Ein Fall von Cancel Culture Kein Mensch braucht dieses Moralspektabel
Ist der Westen besser als sein Ruf? Unser Kolumnist Jörg Scheller geht der Frage nach, warum Denker wie der Philosoph Philipp Hübl gerade bei Linken Widerstand wecken.
Ist der Westen besser als sein Ruf? Unser Kolumnist Jörg Scheller geht der Frage nach, warum Denker wie der Philosoph Philipp Hübl gerade bei Linken Widerstand wecken.
An der Kunstakademie Nürnberg spielten sich vor einem Monat turbulente Szenen ab. Linke studentische Aktivisten versuchten mit lauter Musik, Zwischenrufen, Kochtopfklappern, dem Abdecken des Projektors sowie dem Erklimmen der Bühne den Auftritt des Philosophen Philipp Hübl ebendort, wenn nicht gänzlich zu verhindern, so doch nachhaltig zu stören und ihn in seiner vorgesehenen Form zu verunmöglichen.
Was hatte sie derart erzürnt? Hübls Vergehen lässt sich in wenigen Worten zusammenfassen: Untermauert von zahlreichen Statistiken und wissenschaftlichen Studien belegt der Philosoph in Büchern wie „Moralspektakel“ (2024), dass die westliche Welt nicht ganz so schlecht ist, wie viele uns glauben machen wollen. Das sind zum einen Rechtspopulisten, die uns einreden, wir lebten in kommunistischen Ökodiktaturen. Das sind zum anderen linksprogressive Aktivisten, die uns einreden, wir lebten in einem Horrorregime aus Kapitalismus, Rassismus, Sexismus und Patriarchat.

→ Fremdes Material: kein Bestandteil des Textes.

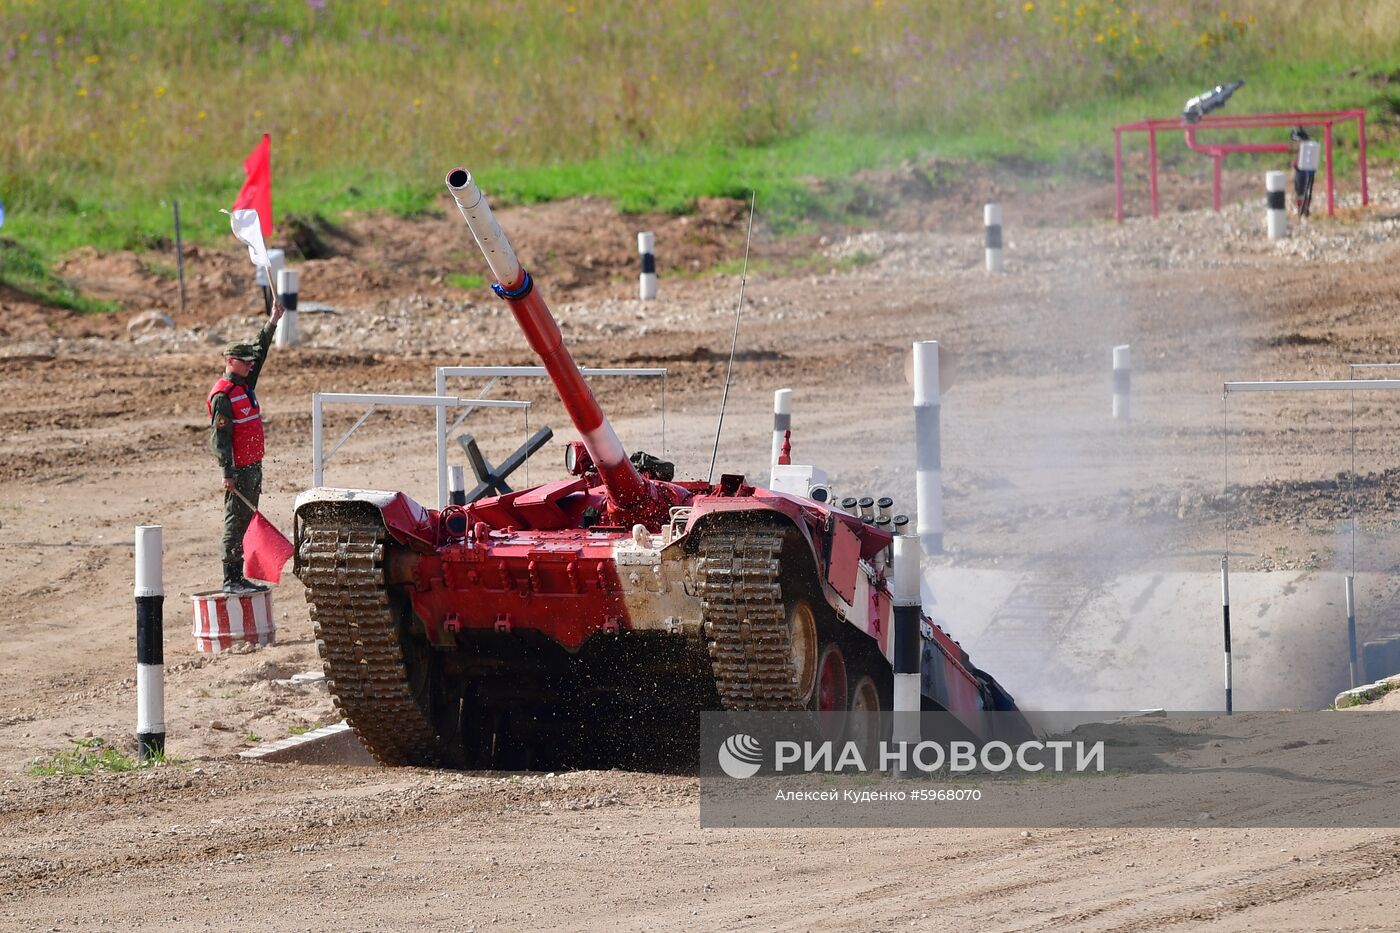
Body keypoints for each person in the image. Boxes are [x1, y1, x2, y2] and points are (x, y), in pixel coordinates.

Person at [208, 300, 284, 593]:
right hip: (238, 468)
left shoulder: (244, 383)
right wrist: (227, 472)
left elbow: (259, 351)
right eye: (245, 361)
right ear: (231, 362)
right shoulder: (223, 397)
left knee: (248, 517)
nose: (252, 364)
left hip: (253, 465)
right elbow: (220, 439)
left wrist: (273, 321)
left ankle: (240, 576)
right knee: (235, 520)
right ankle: (231, 578)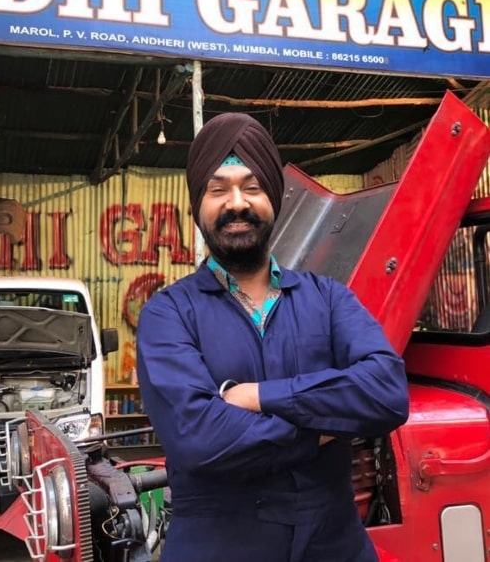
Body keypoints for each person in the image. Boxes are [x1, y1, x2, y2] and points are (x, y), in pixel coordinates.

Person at [136, 112, 409, 562]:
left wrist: (258, 396)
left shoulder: (329, 299)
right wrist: (321, 430)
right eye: (218, 189)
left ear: (274, 199)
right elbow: (199, 438)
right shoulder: (168, 313)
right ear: (197, 206)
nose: (236, 203)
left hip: (334, 546)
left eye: (252, 187)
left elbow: (385, 393)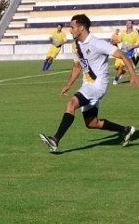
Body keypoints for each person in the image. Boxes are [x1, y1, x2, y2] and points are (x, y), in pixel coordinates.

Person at [39, 14, 138, 153]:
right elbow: (78, 67)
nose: (70, 30)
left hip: (98, 86)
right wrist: (68, 84)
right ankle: (125, 130)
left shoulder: (97, 43)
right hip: (87, 85)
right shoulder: (76, 45)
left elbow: (123, 55)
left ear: (81, 28)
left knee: (70, 104)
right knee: (92, 123)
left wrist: (133, 76)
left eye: (72, 27)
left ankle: (55, 140)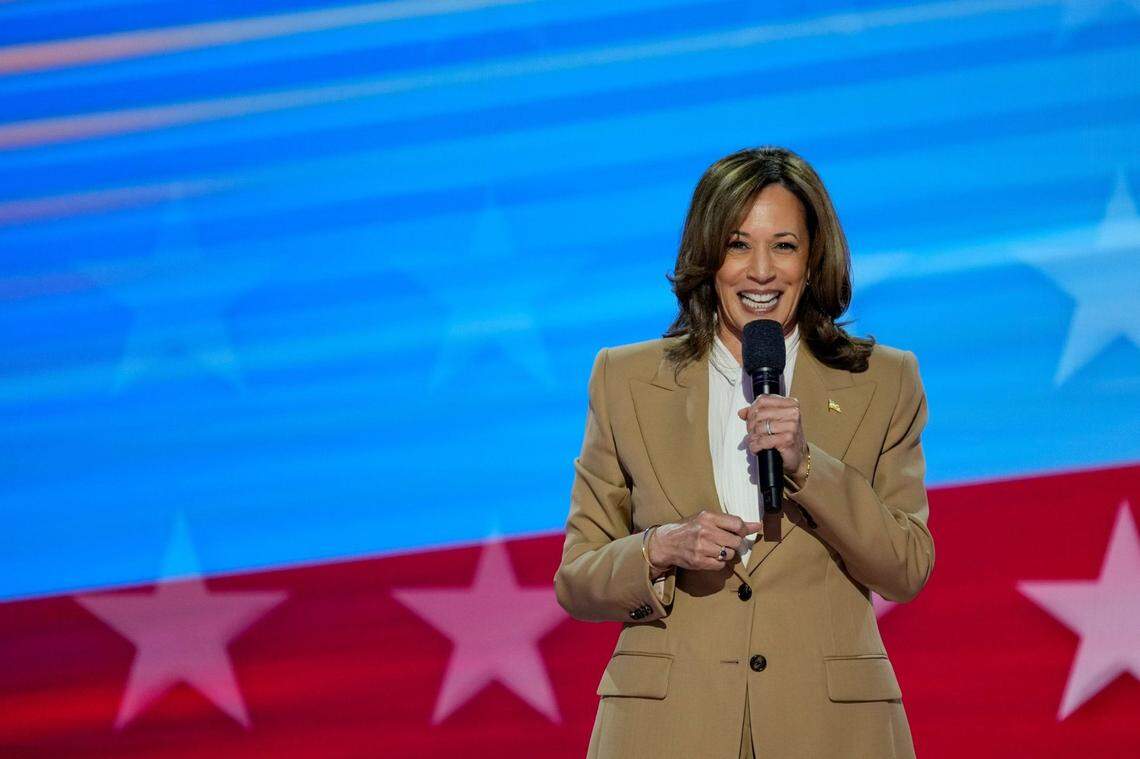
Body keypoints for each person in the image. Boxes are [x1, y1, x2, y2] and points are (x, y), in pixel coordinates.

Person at [554, 146, 934, 759]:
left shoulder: (884, 379)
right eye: (737, 245)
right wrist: (658, 549)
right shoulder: (623, 379)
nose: (761, 271)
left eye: (783, 246)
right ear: (707, 259)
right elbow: (576, 578)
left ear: (813, 261)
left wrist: (810, 468)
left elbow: (907, 567)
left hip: (831, 731)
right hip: (667, 730)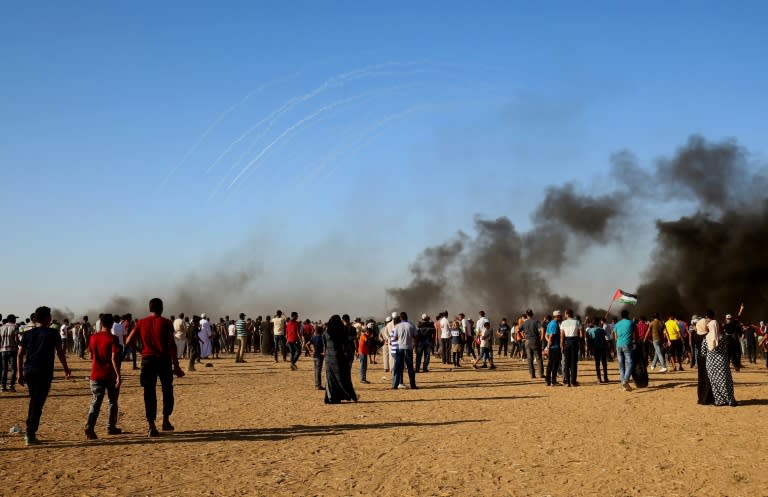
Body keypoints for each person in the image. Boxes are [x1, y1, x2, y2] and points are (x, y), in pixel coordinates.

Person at [125, 298, 185, 437]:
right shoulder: (166, 322)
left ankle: (151, 425)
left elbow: (128, 341)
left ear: (149, 308)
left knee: (149, 392)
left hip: (148, 361)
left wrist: (141, 351)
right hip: (163, 360)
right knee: (167, 390)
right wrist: (176, 366)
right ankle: (165, 420)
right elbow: (172, 346)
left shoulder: (141, 322)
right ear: (162, 308)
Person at [16, 306, 72, 445]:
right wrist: (66, 369)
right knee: (37, 403)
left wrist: (19, 373)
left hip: (29, 371)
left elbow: (20, 354)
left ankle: (30, 431)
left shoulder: (28, 334)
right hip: (44, 372)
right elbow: (59, 352)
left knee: (35, 400)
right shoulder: (52, 334)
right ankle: (30, 433)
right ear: (47, 318)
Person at [84, 314, 122, 440]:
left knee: (96, 402)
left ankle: (90, 426)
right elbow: (113, 358)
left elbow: (91, 356)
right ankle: (111, 426)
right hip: (109, 375)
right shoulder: (113, 339)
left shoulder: (93, 337)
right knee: (112, 402)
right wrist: (118, 375)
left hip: (95, 374)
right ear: (111, 324)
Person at [703, 310, 736, 406]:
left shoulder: (706, 338)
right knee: (726, 381)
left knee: (715, 383)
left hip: (710, 364)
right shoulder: (723, 338)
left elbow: (703, 352)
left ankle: (719, 401)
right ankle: (730, 400)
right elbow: (727, 349)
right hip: (722, 362)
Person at [322, 315, 357, 403]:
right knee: (342, 377)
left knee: (330, 378)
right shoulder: (341, 333)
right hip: (339, 357)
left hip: (328, 359)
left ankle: (331, 398)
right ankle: (347, 395)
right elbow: (345, 344)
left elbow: (324, 347)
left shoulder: (325, 333)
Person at [693, 315, 714, 405]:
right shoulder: (707, 336)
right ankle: (707, 398)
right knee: (708, 377)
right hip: (707, 357)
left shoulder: (695, 335)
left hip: (699, 358)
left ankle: (701, 398)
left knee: (701, 378)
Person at [614, 310, 635, 392]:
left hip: (618, 345)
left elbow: (615, 336)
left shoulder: (617, 324)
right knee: (630, 362)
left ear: (621, 316)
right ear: (628, 315)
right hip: (627, 344)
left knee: (621, 365)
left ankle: (624, 384)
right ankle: (625, 380)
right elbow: (635, 335)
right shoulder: (631, 323)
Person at [560, 309, 582, 387]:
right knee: (573, 362)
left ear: (566, 314)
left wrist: (561, 345)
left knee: (566, 362)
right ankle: (573, 382)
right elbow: (581, 334)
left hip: (566, 342)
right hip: (574, 341)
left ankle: (567, 382)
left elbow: (562, 336)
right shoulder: (577, 322)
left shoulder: (563, 323)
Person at [521, 310, 543, 378]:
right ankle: (541, 374)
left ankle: (532, 374)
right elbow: (542, 329)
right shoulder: (536, 321)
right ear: (532, 314)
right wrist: (541, 337)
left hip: (527, 341)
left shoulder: (524, 323)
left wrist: (523, 337)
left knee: (529, 358)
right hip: (535, 340)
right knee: (538, 358)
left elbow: (518, 330)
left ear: (527, 315)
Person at [1, 314, 19, 392]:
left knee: (4, 369)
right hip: (12, 350)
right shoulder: (15, 327)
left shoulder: (1, 327)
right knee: (14, 369)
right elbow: (16, 339)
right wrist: (21, 344)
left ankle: (3, 386)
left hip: (3, 350)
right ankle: (11, 385)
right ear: (13, 319)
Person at [544, 311, 562, 386]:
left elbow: (546, 335)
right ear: (557, 316)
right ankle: (553, 381)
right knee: (555, 364)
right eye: (560, 316)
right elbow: (551, 336)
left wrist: (548, 345)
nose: (561, 317)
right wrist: (549, 346)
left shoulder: (550, 323)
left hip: (551, 347)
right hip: (555, 347)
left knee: (550, 364)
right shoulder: (555, 324)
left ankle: (547, 380)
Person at [589, 319, 609, 383]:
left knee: (597, 364)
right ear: (599, 323)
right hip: (602, 348)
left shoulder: (590, 330)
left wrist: (590, 350)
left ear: (593, 324)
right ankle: (605, 378)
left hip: (595, 348)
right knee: (604, 363)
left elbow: (590, 341)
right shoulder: (602, 330)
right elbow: (604, 338)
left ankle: (599, 378)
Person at [311, 325, 324, 390]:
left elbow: (307, 344)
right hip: (320, 356)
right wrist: (324, 352)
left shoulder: (313, 337)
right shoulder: (322, 338)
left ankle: (316, 384)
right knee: (318, 371)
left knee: (316, 371)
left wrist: (311, 351)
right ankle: (318, 385)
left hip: (315, 355)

Hübl zeigt unter anderem, dass Männer in westlichen Gesellschaften heute weniger „männlich“ sind als früher und dass rassistische Vorurteile nicht so weit verbreitet sind, wie sensationslüsterne Medien und politische Propaganda behaupten. Das lässt manche befürchten, Hübls Ansatz werde den Fortschritt erlahmen lassen und von Reaktionären ausgenutzt werden. Mit derselben Begründung könnte man Hersteller von Küchenmessern bekämpfen, weil diese auch als Mordwaffen dienen. So führten die Aktivisten letztlich genau das auf, was Hübl kritisiert – ein Moralspektakel.
In sozialen Netzwerken verharmlosten linke User die Aktion: Das sei doch keine Cancel Culture! Der Vortrag habe ja letztlich stattfinden können. Ob sie bei Störaktionen der Identitären Bewegung identisch argumentieren würden? Diese Relativierer haben noch immer nicht verstanden, oder wollen nicht verstehen, dass Cancel Culture weniger punktuell, als vielmehr inkrementell, also in kleinen Schritten, wirkt. Zentral ist die abschreckende Wirkung. Schüchterne, verletzliche, unsichere Personen trauen sich mit heiklen Themen dann gar nicht erst auf die Bühne. Prominente indes, die sich wehren können, profitieren vom Medienrummel – so wirkt die Agitation doppelt kontraproduktiv.
Menschen, die ein Problem mit Denkern wie Hübl haben, wünscht man nicht, dass sie im Leben einmal echte Probleme bekommen. Das Mobbing gegen differenzierte und liberale Figuren der Zeitgeschichte erinnert an die unselige Sozialfaschismustheorie des frühen 20. Jahrhunderts, als Linksradikale ihre Energien auf den Kampf gegen die SPD verschwendeten, statt sich auf den Kampf gegen die Nazis zu konzentrieren.